Asimismo, pudo apreciarse que estas concepciones son parte de una modalidad de funcionamiento que ambas instituciones sostienen: la doble racionalidad. A través de ella pudimos apreciar que los docentes sostienen que sus alumnos son cariñosos y sacrificados, y al mismo tiempo, cuando hacen referencia al rendimiento académico o las expectativas de concretar un proyecto de futuro a través de la educación, los definen como desmotivados y apáticos, y limitados por el contexto.

En tanto, los alumnos, se definen como distintos de los que viven en las zonas urbanas, se identifican como más sacrificados, lo que reditúa, según sus afirmaciones, en desiguales oportunidades para ellos. El liceo es valorado como espacio de diversión frente al trabajo que desempeñan en sus hogares, es el espacio de socialización, auspiciado por la postura que las instituciones mantienen, pero a raíz de ello quedan al margen los objetivos educativos propiamente.

“El liceo es divertido pero hay que trabajar”, sería la consigna implícita. Esto lo apreciamos sobre todo en los varones, si en la casa hay una fuente laboral segura los estudios pasan a ser secundarios. En el caso de las niñas ven la posibilidad de salir de sus contextos a través de la educación, pero lo ven muy difícil dadas las condiciones económicas actuales.

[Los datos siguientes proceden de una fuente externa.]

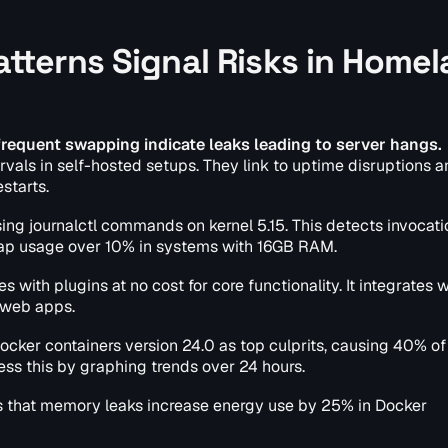
terns Signal Risks in Homel
requent swapping indicate leaks leading to server hangs.
rvals in self-hosted setups. They link to uptime disruptions 
starts.
sing journalctl commands on kernel 5.15. This detects invocat
r swap usage over 10% in systems with 16GB RAM.
with plugins at no cost for core functionality. It integrates 
 web apps.
ocker containers version 24.0 as top culprits, causing 40% of
ess this by graphing trends over 24 hours.
s that memory leaks increase energy use by 25% in Docker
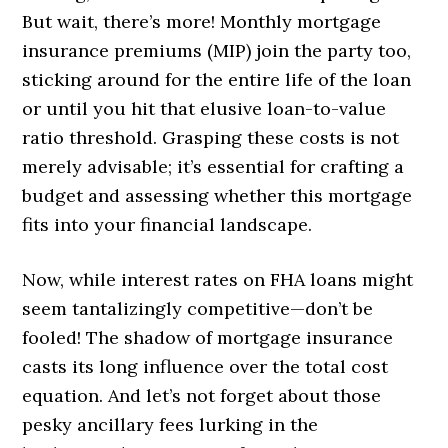
But wait, there’s more! Monthly mortgage
insurance premiums (MIP) join the party too,
sticking around for the entire life of the loan
or until you hit that elusive loan-to-value
ratio threshold. Grasping these costs is not
merely advisable; it’s essential for crafting a
budget and assessing whether this mortgage
fits into your financial landscape.
Now, while interest rates on FHA loans might
seem tantalizingly competitive—don’t be
fooled! The shadow of mortgage insurance
casts its long influence over the total cost
equation. And let’s not forget about those
pesky ancillary fees lurking in the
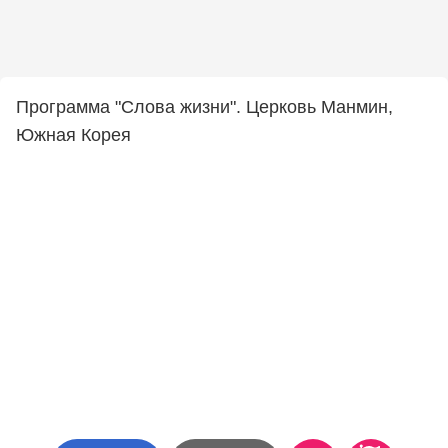
Программа "Слова жизни". Церковь Манмин,
Южная Корея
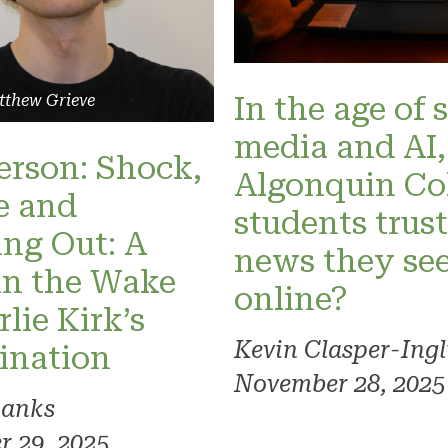
In the age of 
tthew Grieve
media and AI,
Person: Shock,
Algonquin Co
e and
students trust
ng Out: A
news they se
in the Wake
online?
lie Kirk’s
Kevin Clasper-Ingl
ination
November 28, 2025
Banks
 29, 2025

Es un círculo perverso al que docentes, institución y alumnos parecen confirmar y adaptarse sin disimulos. Lo que más me llamó la atención fue la falta de proyectos alternativos, de salidas viables, reconocen su existencia y la confirman con pasividad, prácticamente no lo identifican como un problema, sino como parte de la realidad del sistema educativo, en el que, por supuesto, todo cabe, todo se generaliza.

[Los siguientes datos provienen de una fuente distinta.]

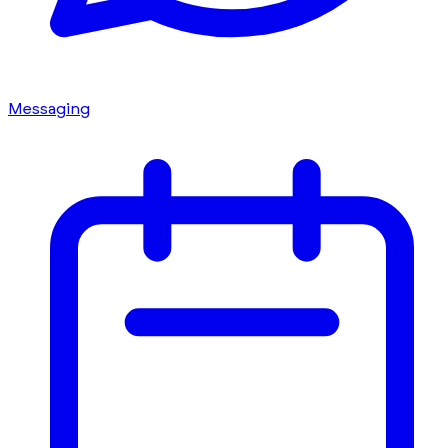
Messaging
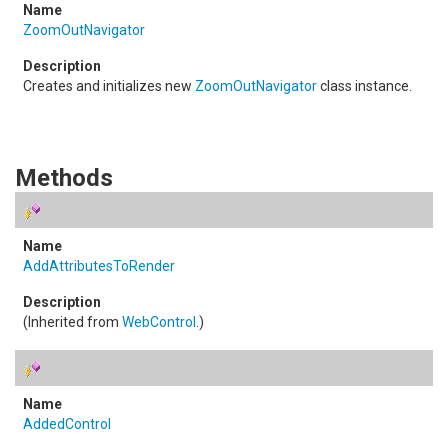
ZoomOutNavigator
Creates and initializes new
ZoomOutNavigator
class instance.
Methods
AddAttributesToRender
(Inherited from
WebControl
.)
AddedControl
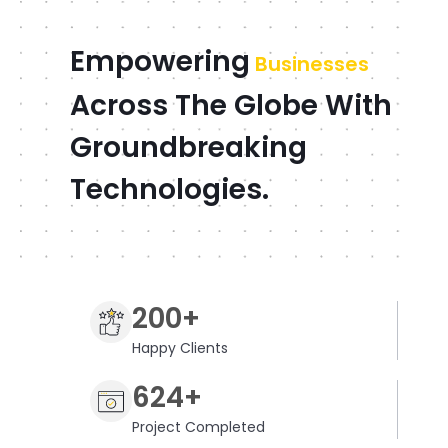
Empowering
Businesses
Across The Globe With
Groundbreaking
Technologies.
200+
Happy Clients
624+
Project Completed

¿La culpa la tiene el sistema, las condicionantes económicas-sociales, la falta de perspectiva individual y familiar, lo que hace que la estructura se reconstruya frenando toda posibilidad de salida?

Se ha optado por la contención de los alumnos en las instituciones, asegurándoles un ambiente familiar y un espacio de socialización, sabiendo y previendo que las metas educativas son limitadas. Por su parte, los alumnos que tienen claro que deben trabajar siempre lo han hecho, en el medio rural todos los integrantes de una familia colaboran en las tareas, ven en la institución educativa un espacio de diversión y descanso frente al trabajo que realizan en sus casas, lo que limita las aspiraciones de continuar estudiando.

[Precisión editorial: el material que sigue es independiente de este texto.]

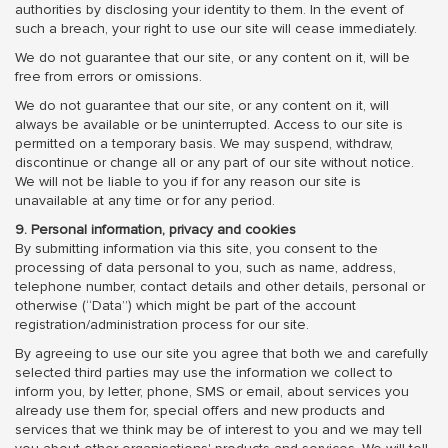
authorities by disclosing your identity to them. In the event of
such a breach, your right to use our site will cease immediately.
We do not guarantee that our site, or any content on it, will be
free from errors or omissions.
We do not guarantee that our site, or any content on it, will
always be available or be uninterrupted. Access to our site is
permitted on a temporary basis. We may suspend, withdraw,
discontinue or change all or any part of our site without notice.
We will not be liable to you if for any reason our site is
unavailable at any time or for any period.
9. Personal information, privacy and cookies
By submitting information via this site, you consent to the
processing of data personal to you, such as name, address,
telephone number, contact details and other details, personal or
otherwise (“Data”) which might be part of the account
registration/administration process for our site.
By agreeing to use our site you agree that both we and carefully
selected third parties may use the information we collect to
inform you, by letter, phone, SMS or email, about services you
already use them for, special offers and new products and
services that we think may be of interest to you and we may tell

¿Cómo revertir estas distancias? Con una nueva significación del espacio liceal, aunque obligue a modificar ese poder de símbolo que le han conferido a las instituciones, y nuevos replanteamientos, que impliquen acompasarse a las necesidades de sus contextos. Un ejemplo de ello es que ninguno de los alumnos entrevistados ve que los contenidos de los programas estén acordes con su realidad, crear lazos de convergencia, espacios de interés común podría ser un puente hacia la intercomprensión cultural tan anhelada.

Obviamente, reconocer que es una realidad distinta que requiere posturas acordes a ello (Escofet, 1998) nos obliga a repensar que las diferencias culturales no son inmutables, sino que en numerosas ocasiones son construcciones ideológicas que responden a estereotipos o a calificativos derivados de una deslegitimación de los acerbos culturales distintos.

Por ello hay que reafirmar la convicción de Soler de que la educación rural es una posibilidad, y de que es un momento fundacional, no de promesas sino de proyectos inclusivos, es el momento de dejar de nombrar a las minorías, de quitarles el velo político-compasivo por un nuevo sentido político, pero desde lo ético, desde lo humano, desde la profesión, con la certeza de que ser docentes vale la pena, más cuando en temas como este es la convocatoria.

El oficio de alumno rural: ¿el qué se va? La pregunta tiene muchas respuestas pendientes, dejamos el enigma pendiente.